Of course, I had to grapple with things like accidental dignities, a few arcane calculations like antiscia, an abundance of Arabian Parts and numerous fixed stars, as well as the “temperaments and humours” that had been supplanted by modern psychological interpretation. It turned out that the four character types (choleric/hot and dry; sanguine/warm and moist; phlegmatic/cold and moist; and melancholic/cold and dry) were all I had ever needed in the first place but didn’t know it. The qualitative snapshot they provide is perfectly adequate for all practical purposes, and anything beyond is largely superfluous except in a clinical sense.

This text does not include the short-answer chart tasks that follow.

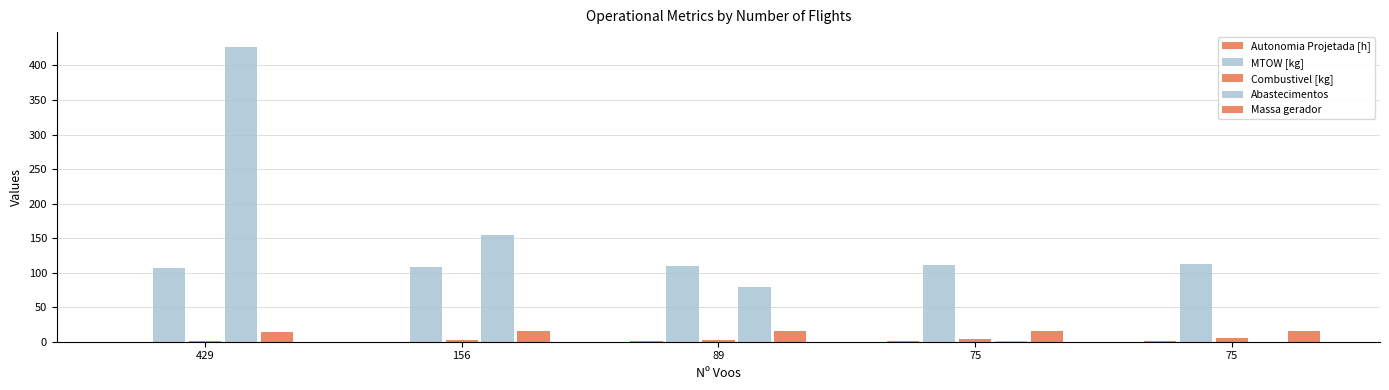

Reading left to right, list all the values displayed in this chart.

Autonomia Projetada [h]: 429=0.2	156=0.3	89=0.5	75=0.6	75=0.8
MTOW [kg]: 429=107.4	156=108.7	89=110.0	75=111.2	75=112.5
Combustivel [kg]: 429=1.0	156=2.0	89=3.0	75=4.0	75=5.0
Abastecimentos: 429=427.0	156=154.0	89=79.0	75=1.0	75=0.0
Massa gerador: 429=14.8	156=15.0	89=15.3	75=15.6	75=15.9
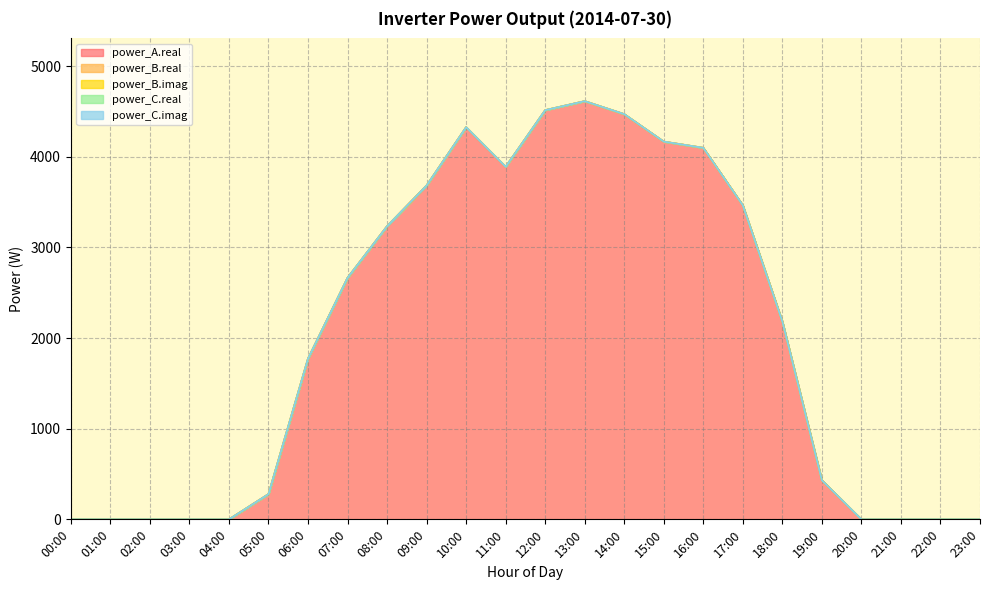

How many distinct data groups are displayed?

5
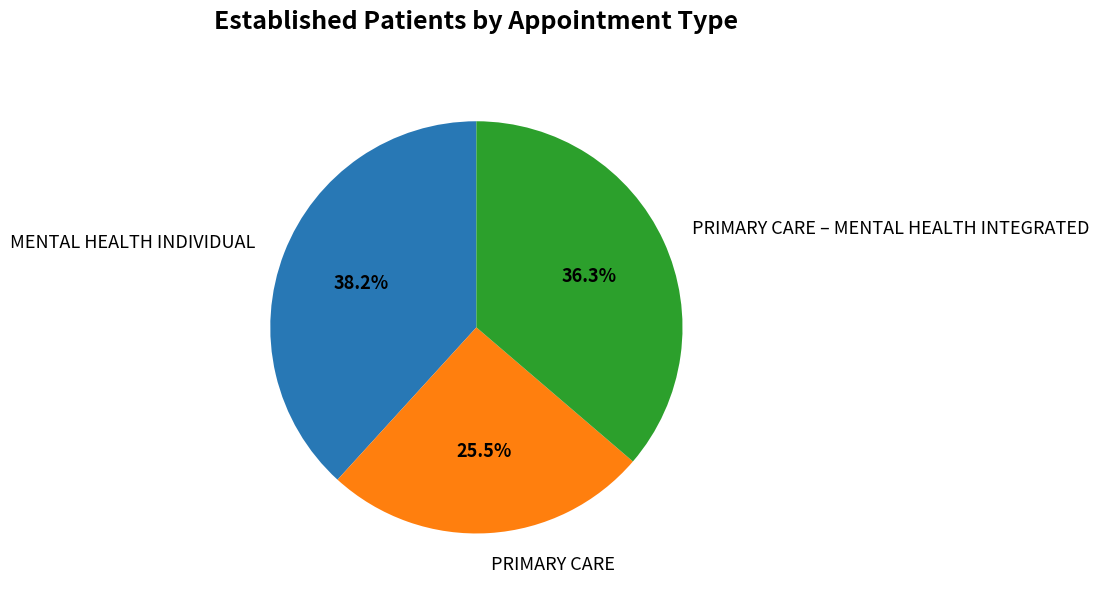

How many segments does this pie chart have?

3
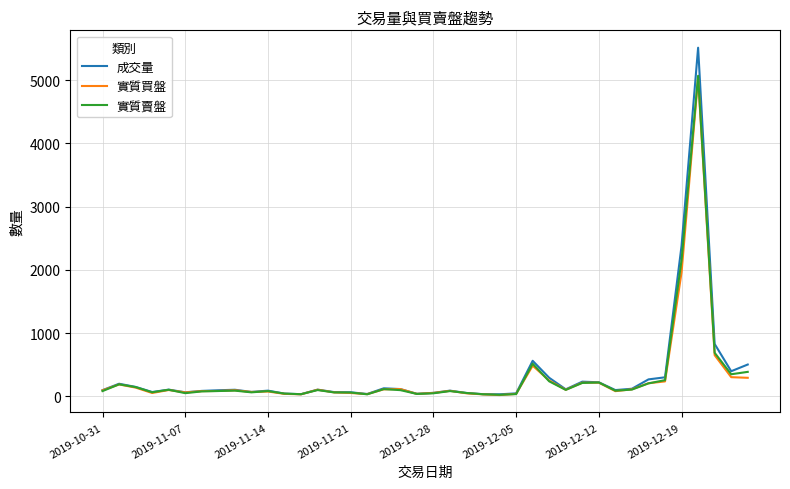

What is the greatest value displayed?

5514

The true epiphany for me has been the seamless convergence of horary astrology and predictive tarot. The narrow scope of a horary reading and the similarly limited focus of an event-based tarot reading offer a cohesive synergy, and the astrological correspondences for the tarot cards bring the two even closer together. The “hard” aspects in the chart and the cards related to the Greater and Lesser Malefics — Saturn and Mars — can be equated, as can the “soft”aspects and the cards associated with the Greater and Lesser Benefics — Jupiter and Venus. Mercury, as always, is a chameleon according to its sign in both the horoscope and the cards, while the horary Ascendant works informally with the cards connected to the Sun and Moon as it does in the natal Part of Fortune calculation. This alignment is provisional and not yet fully realized (I need a more compelling paradigm for the Sun and Moon cards), but so far it seems promising in practice as shown by my previous Astro-Taroscope readings.
*Full Disclosure: I’m of Germanic descent and once called the New Age “the False Dawn or Piscean pipe-dream” because astronomers tell us that the Precession of the Equinoxes won’t officially enter Aquarius until around 2150.